BEGIN MATERIAL PROVIDED
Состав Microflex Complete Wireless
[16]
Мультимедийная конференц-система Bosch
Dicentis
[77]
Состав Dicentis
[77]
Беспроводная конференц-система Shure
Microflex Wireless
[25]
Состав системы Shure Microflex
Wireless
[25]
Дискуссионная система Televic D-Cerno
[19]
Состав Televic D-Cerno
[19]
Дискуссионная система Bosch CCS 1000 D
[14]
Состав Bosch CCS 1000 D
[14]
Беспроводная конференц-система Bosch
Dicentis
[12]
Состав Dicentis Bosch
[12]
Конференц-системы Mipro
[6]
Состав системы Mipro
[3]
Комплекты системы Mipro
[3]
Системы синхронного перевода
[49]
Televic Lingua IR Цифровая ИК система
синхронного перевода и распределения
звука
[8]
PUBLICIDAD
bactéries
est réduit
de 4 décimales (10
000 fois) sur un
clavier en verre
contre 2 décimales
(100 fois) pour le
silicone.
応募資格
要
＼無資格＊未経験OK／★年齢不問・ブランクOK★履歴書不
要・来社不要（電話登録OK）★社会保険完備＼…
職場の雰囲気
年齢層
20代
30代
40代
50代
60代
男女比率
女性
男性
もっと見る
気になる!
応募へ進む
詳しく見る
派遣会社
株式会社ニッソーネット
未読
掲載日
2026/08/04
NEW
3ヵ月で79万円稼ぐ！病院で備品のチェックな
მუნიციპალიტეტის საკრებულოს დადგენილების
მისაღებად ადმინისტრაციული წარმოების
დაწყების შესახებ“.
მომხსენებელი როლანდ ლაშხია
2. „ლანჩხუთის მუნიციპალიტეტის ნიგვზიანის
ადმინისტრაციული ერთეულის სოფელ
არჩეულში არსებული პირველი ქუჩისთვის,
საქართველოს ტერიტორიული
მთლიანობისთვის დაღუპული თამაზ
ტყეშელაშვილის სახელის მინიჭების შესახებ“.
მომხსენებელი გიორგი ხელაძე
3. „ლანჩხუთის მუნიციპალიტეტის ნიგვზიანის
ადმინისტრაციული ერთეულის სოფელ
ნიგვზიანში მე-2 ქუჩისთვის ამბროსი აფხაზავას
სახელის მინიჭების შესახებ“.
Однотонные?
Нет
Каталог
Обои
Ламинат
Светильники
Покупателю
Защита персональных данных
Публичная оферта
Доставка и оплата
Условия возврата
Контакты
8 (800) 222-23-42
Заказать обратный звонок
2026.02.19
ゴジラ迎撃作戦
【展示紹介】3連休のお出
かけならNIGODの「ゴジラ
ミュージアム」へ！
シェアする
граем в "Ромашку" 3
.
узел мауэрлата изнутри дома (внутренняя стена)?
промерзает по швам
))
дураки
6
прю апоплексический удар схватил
END MATERIAL PROVIDED
Your answer should be the lines from the one containing "Однотонные?" to the end of the entries above, restated exactly and alone.

PROBLEM SOLUTION:
Однотонные?
Нет
Каталог
Обои
Ламинат
Светильники
Покупателю
Защита персональных данных
Публичная оферта
Доставка и оплата
Условия возврата
Контакты
8 (800) 222-23-42
Заказать обратный звонок
2026.02.19
ゴジラ迎撃作戦
【展示紹介】3連休のお出
かけならNIGODの「ゴジラ
ミュージアム」へ！
シェアする
граем в "Ромашку" 3
.
узел мауэрлата изнутри дома (внутренняя стена)?
промерзает по швам
))
дураки
6
прю апоплексический удар схватил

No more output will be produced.